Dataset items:
◇ ◇ ◇ ◇ ◇
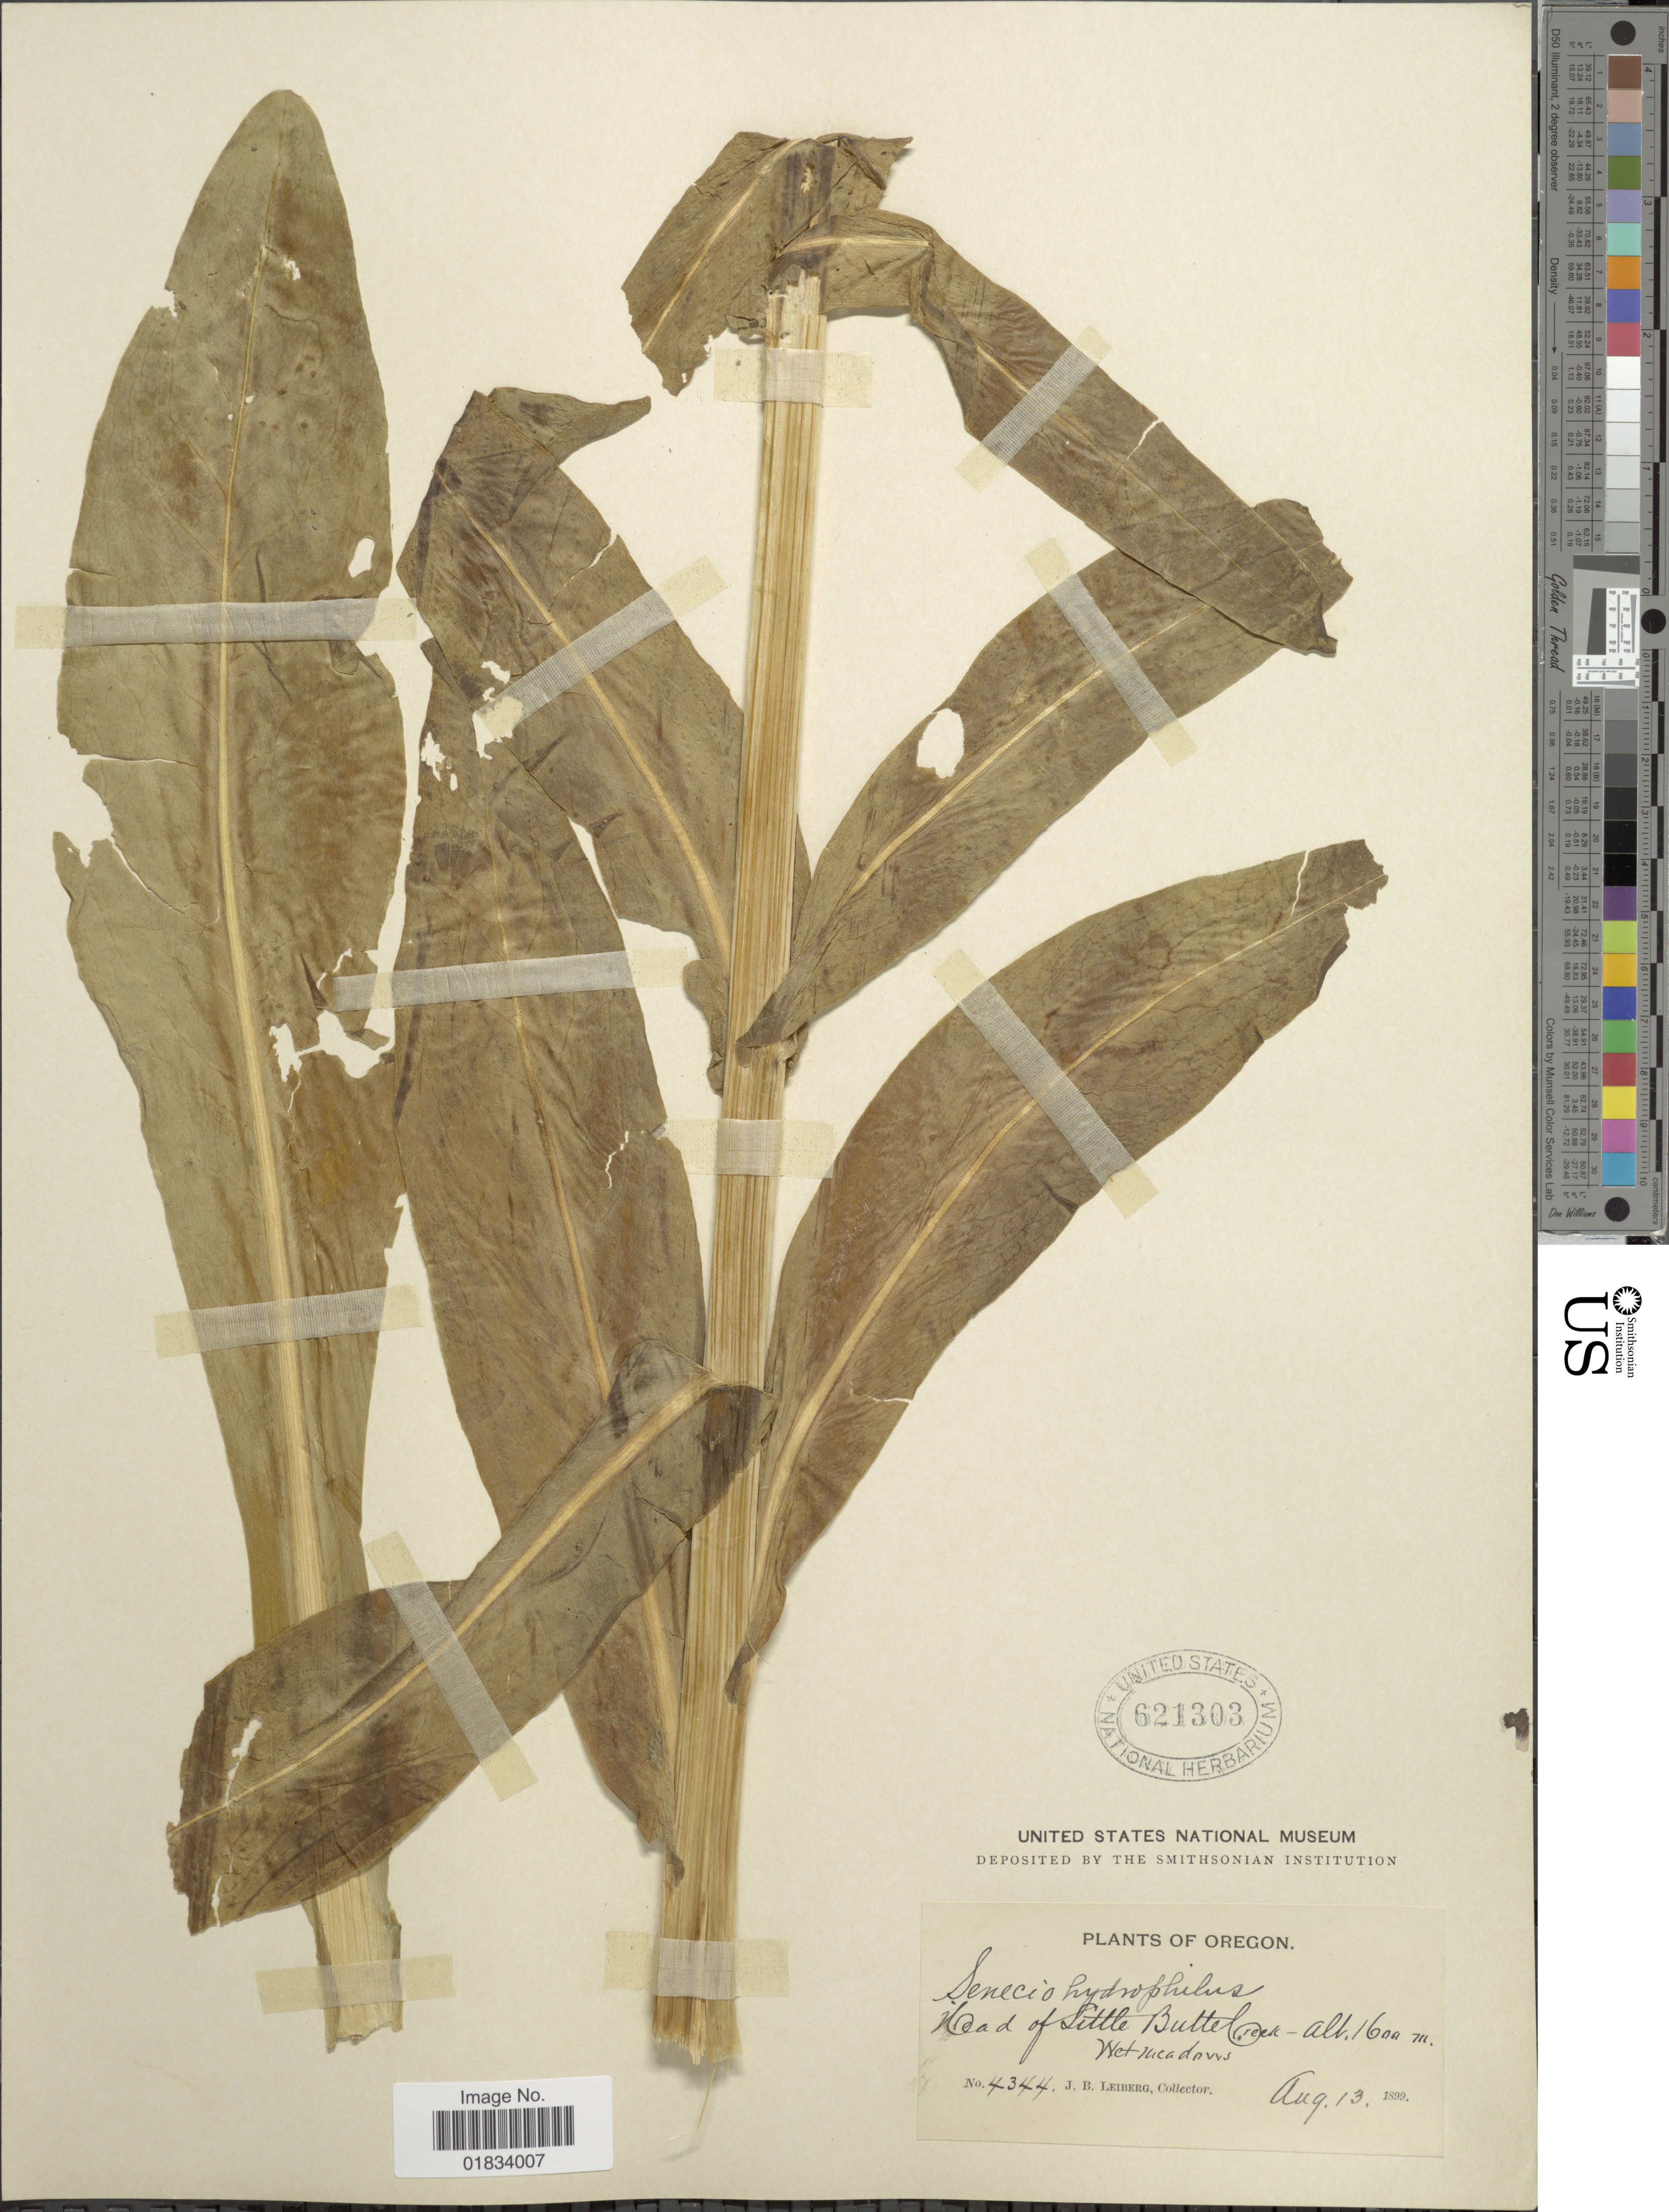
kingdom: Plantae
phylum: Tracheophyta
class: Magnoliopsida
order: Asterales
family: Asteraceae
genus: Senecio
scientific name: Senecio hydrophilus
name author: Nutt.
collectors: J. B. Leiberg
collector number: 4344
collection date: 1899-08-13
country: United States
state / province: Oregon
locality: Head of Little Butte Creek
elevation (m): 1600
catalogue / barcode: US 621303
◇ ◇ ◇ ◇ ◇
* [WHAT IS NEEDED]:
Retype all of the data above word for word, but leave out the picture.

* [TASK SOLUTION]:
kingdom: Plantae
phylum: Tracheophyta
class: Magnoliopsida
order: Asterales
family: Asteraceae
genus: Senecio
scientific name: Senecio hydrophilus
name author: Nutt.
collectors: J. B. Leiberg
collector number: 4344
collection date: 1899-08-13
country: United States
state / province: Oregon
locality: Head of Little Butte Creek
elevation (m): 1600
catalogue / barcode: US 621303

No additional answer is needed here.